The overall effect is a full, three-dimensional feeling of landing on Egg Rock itself. I had the privilege of visiting the island later that week, and the exhibit does convey what it’s like to be there—without the blustery, 30-minute boat ride or the smell of bird poop of course.

The only price of taking home a puffin is signing an action card to Congress, urging them to pass the Forage Fish Conservation Act to protect the food that puffins and other seabirds rely on. Currently, our federal fisheries law does not yet account for the huge role that tiny fish like herring, known collectively as forage fish, play in feeding seabirds, dolphins, whales, and even larger fish. Without this conservation measure, these small fish are vulnerable to overfishing—caught to be used as bait or even processed into fish oil pills and other products. If passed, this bill will ensure for the first time in U.S. history there are plenty of little fish in the ocean for seabirds and other ocean predators to eat. To date, around 800 people have already signed cards to support this bill and taken home a puffin.

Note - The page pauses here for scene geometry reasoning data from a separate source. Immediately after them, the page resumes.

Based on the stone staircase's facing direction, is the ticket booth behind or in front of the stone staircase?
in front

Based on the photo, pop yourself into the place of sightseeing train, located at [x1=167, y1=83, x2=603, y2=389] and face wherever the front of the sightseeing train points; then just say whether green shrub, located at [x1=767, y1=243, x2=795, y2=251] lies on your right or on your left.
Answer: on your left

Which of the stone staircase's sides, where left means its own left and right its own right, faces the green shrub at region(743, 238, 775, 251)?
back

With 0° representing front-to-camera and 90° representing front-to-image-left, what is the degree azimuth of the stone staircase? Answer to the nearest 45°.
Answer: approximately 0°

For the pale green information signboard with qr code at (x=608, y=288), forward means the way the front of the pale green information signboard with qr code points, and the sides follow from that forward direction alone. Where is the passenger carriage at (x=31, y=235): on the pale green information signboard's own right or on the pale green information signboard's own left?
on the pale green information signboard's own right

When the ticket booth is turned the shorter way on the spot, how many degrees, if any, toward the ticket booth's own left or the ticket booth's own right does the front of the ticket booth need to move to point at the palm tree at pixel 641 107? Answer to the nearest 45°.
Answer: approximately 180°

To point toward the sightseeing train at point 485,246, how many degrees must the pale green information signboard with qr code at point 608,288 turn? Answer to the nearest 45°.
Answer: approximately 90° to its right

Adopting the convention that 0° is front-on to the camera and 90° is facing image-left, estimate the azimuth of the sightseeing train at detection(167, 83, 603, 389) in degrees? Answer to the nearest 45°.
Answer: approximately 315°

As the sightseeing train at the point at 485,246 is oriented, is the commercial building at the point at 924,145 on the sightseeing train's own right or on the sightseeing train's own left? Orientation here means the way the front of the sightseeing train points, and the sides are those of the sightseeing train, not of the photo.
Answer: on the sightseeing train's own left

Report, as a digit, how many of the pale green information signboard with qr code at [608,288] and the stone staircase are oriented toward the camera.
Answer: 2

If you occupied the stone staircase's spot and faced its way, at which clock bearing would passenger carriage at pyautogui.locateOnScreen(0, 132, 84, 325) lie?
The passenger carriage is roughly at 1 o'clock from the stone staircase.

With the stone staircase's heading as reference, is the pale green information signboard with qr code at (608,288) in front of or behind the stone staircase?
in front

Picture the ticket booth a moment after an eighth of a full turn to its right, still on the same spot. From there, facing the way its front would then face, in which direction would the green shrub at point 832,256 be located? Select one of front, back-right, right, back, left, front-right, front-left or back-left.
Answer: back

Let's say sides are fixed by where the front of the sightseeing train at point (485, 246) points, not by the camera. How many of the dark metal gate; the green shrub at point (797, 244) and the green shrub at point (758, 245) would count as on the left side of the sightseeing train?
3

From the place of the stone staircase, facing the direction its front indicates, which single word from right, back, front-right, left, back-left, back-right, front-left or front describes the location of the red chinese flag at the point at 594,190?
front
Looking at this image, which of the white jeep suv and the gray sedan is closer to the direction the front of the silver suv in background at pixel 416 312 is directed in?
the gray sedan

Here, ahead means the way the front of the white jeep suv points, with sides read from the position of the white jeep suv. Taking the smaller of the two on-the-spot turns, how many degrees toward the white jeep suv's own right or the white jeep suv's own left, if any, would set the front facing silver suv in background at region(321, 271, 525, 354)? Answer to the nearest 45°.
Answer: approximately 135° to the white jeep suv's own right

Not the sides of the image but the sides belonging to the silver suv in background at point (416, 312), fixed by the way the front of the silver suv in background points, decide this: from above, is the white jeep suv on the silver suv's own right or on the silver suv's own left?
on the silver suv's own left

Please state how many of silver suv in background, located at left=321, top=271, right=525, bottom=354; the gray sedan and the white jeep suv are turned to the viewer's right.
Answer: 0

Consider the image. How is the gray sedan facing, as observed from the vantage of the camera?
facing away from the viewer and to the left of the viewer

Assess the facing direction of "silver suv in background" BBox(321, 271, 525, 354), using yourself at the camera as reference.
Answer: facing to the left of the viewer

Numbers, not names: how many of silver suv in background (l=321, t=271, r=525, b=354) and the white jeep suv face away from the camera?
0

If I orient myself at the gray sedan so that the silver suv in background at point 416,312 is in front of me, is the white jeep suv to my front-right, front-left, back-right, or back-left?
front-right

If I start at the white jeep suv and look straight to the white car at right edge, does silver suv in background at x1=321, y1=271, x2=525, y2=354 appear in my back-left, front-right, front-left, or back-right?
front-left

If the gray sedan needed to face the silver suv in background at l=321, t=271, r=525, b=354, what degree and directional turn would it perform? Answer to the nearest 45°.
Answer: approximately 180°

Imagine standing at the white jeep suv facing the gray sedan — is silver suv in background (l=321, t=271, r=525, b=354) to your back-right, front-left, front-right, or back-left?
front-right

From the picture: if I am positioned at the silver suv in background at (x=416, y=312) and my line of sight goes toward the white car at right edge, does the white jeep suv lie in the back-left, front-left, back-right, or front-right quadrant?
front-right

A visitor takes home a printed puffin at the exhibit opening. Photo: Waterfall Arts
Filling out a seabird action card allows visitors to take home their own printed puffin. Photo: Preeti Desai/Audubon
Waterfall Arts led a puffin printmaking demonstration at the Arts in the Park festival in Belfast, Maine. Photo: Waterfall Arts
Inspired by the exhibit, local middle-schoolers drew studies of puffins and created their own mini exhibit using recycled cardboard. Photo: Kathleen E. Gass
Inspired by the exhibit, local middle-schoolers drew studies of puffins and created their own mini exhibit using recycled cardboard. Photo: Kathleen E. Gass

The Gulf of Maine is one of the fastest-warming bodies of water on earth, and seabirds are now struggling to find the fish they rely on for food as a result. This exhibit highlights the triumph of puffins’ return to their historic nesting range on Eastern Egg Rock, as well as the care and collective action needed to ensure their long-term success in the face of climate change.

Welcome to Egg Rock is on view at Waterfall Arts in Belfast, Maine, now through the end of August.